Instrucciones a seguir: Sigue escribiendo el texto sobre América Latina y el fascismo a partir de la última oración que aparece.

Texto para revisar:
Nuestra América

América Latina y los límites del fascismo

Por Raúl Llarul*. Especial para PIA Global. Si no soy yo, entonces ¿Quién? Si no es ahora, entonces ¿Cuándo?

El 1 de septiembre de 2022 no debería pasar desapercibido en la historia de Nuestra América. No debería ser arrinconado a los archivos del anecdotario periodístico o policial, ni siquiera a la transmisión oral popular que, a lo largo del tiempo, agregue y quite detalles a un hecho que, sin haberse consumado en su brutal magnitud, despide por los poros un cierto aroma a tragedia histórica, como si se tratara del anticipo de lo que puede venir pero que, sin embargo, aún se puede evitar.

El atentado frustrado contra la vicepresidenta argentina, Cristina Fernández de Kirchner, ha tenido sin duda un profundo efecto en la sociedad argentina, en la política argentina, en el pueblo y gobierno argentinos, pero no puede ni debe soslayarse el impacto y las repercusiones del hecho en el resto del continente.

El fascismo, en sus formas diversas y novedosas está entre nosotros, no solo en el extremo sur del continente, sino a lo largo y ancho de la Patria Grande. Acecha, se mimetiza, crece en nuestras sociedades, se alimenta del odio y las frustraciones de pueblos cansados de mentiras y promesas incumplidas; infecta lo que toca, como una gangrena o un cáncer, se fortalece generando miedo, explotando la impaciencia de sociedades ávidas de cumplir sueños postergados.

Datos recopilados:
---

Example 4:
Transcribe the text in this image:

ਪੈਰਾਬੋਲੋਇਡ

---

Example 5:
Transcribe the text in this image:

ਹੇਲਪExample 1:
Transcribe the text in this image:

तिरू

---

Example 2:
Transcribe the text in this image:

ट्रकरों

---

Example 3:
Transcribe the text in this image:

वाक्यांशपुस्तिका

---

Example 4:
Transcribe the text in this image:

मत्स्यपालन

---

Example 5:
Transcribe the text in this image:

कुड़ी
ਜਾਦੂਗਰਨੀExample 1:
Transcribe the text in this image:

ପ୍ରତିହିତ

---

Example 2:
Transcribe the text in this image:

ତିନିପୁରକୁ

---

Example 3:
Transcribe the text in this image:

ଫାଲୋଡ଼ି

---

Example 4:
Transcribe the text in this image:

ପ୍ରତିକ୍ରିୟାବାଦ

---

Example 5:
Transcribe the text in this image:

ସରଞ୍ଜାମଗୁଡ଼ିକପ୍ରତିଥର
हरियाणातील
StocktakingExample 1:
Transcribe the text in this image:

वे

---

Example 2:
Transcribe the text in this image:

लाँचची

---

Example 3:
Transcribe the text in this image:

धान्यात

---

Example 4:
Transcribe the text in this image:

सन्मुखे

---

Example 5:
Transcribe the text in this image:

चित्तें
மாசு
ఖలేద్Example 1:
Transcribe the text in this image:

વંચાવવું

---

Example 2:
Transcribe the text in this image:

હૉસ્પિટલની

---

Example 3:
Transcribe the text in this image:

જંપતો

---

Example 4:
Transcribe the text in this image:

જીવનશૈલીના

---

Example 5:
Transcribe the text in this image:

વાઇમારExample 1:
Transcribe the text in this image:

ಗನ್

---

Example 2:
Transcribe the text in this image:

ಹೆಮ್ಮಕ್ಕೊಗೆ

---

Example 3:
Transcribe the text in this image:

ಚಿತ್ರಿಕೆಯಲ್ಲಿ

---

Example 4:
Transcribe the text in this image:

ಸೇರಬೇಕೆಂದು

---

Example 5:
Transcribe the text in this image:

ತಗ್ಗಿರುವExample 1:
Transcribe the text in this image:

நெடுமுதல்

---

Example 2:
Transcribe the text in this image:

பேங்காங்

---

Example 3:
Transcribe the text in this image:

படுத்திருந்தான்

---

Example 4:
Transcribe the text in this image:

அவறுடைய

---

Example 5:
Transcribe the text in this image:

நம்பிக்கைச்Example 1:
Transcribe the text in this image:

Respuesta del ejercicio:
Históricamente, cuando las clases dominantes han perdido o visto debilitada su dominación hegemónica hasta el punto de hacerles temer por su continuidad, es decir, ante el peligro de situaciones que pueden escalar a revolucionarias al calor de las luchas y demandas organizadas de los pueblos, han recurrido a las fuerzas de ultraderecha para intentar retomar posiciones. Lo mismo ha sucedido cuando esas clases dominantes se muestran incapaces de superar las crisis del sistema y en particular la creciente desconfianza de las masas hacia el sistema democrático burgués, orientándose en estos casos, en primera instancia, hacia rumbos crecientemente autoritarios.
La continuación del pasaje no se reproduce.